Em imagem, cantor aparece com as mãos enfaixadas. Após acidente, funkeiro passou por cirurgia no pé em um hospital do Rio de Janeiro, onde segue internado. Nego do Borel posta foto em hospital após acidente de moto: ‘Recebi uma segunda chance de vida’
Reprodução/Instagram
Nego do Borel usou suas redes sociais para tranquilizar os fãs e falar sobre o acidente de moto que sofreu nesta segunda-feira (6). A queda aconteceu no condomínio onde ele mora na Barra da Tijuca, no Rio de Janeiro.
“Na semana do meu aniversário, posso dizer que eu renasci. Nem sempre entendemos o que Deus quer, mas não precisamos entender, precisamos confiar”, escreveu o cantor, que completa 28 anos nesta sexta-feira (10).
“Recebi uma segunda chance de vida. Para meus fãs, amigos e familiares, estou bem, fui recebido no hospital e muito bem atendido. Precisamos fazer uma leve operação no pé esquerdo, que correu muito bem e que já já vai me deixar 100%.”
“Deus é bom o tempo todo, estou vindo tranquilizar vocês e dizer que agora é hora de me cuidar e de me voltar pro que mais importa: o divino.
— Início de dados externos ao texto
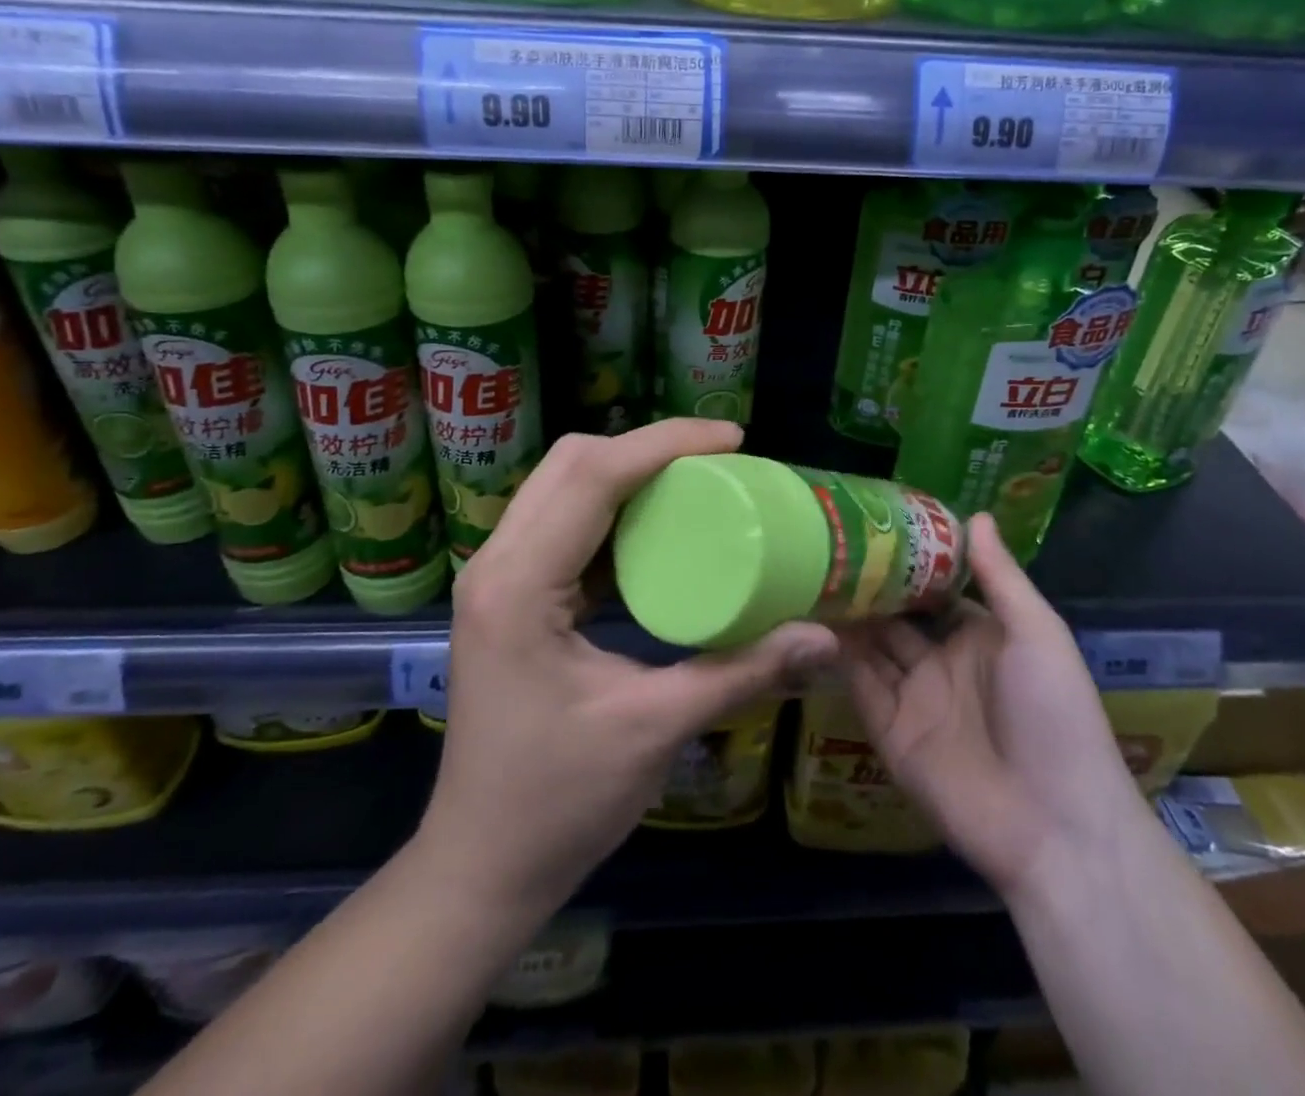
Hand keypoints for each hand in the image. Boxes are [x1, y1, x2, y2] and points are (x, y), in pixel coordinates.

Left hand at [416, 420, 838, 916]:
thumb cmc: (558, 802)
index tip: (733, 439)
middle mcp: (497, 563)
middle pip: (571, 464)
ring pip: (563, 486)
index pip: (591, 476)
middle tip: (720, 461)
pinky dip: (613, 509)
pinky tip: (659, 529)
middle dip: (646, 448)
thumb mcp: (654, 730)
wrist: (481, 866)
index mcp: (518, 584)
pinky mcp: (512, 595)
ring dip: (629, 472)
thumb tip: (824, 637)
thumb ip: (740, 674)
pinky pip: (563, 523)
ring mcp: (498, 577)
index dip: (663, 444)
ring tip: (698, 483)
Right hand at [840, 514, 1142, 895]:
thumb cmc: (1054, 715)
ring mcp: (913, 697)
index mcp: (979, 636)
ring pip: (870, 645)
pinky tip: (807, 620)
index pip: (934, 589)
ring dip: (845, 615)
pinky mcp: (889, 730)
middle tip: (826, 543)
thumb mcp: (1037, 634)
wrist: (1054, 824)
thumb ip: (1001, 576)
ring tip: (808, 570)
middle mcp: (942, 661)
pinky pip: (857, 685)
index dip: (907, 560)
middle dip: (867, 584)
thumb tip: (976, 512)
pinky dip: (835, 657)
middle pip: (896, 615)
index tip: (871, 524)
Bom dia pessoal, vamos com fé.”
Nas redes sociais, o cantor também publicou uma série de vídeos onde diz que está bem e mostra o pé imobilizado após a cirurgia.
A assessoria de imprensa do cantor informou que ele “passa bem e segue em recuperação.” Nego do Borel passou “por um procedimento cirúrgico no tornozelo, de baixa gravidade, após sofrer um tombo de moto na tarde desta segunda-feira.”
Segundo comunicado enviado, “Nego faz questão de manter o compromisso com a entrega das doações com alimentos e itens de higienes no Morro do Borel, na próxima sexta-feira (10). A arrecadação foi feita durante a live do funkeiro e pretende beneficiar outras comunidades da grande Tijuca também.”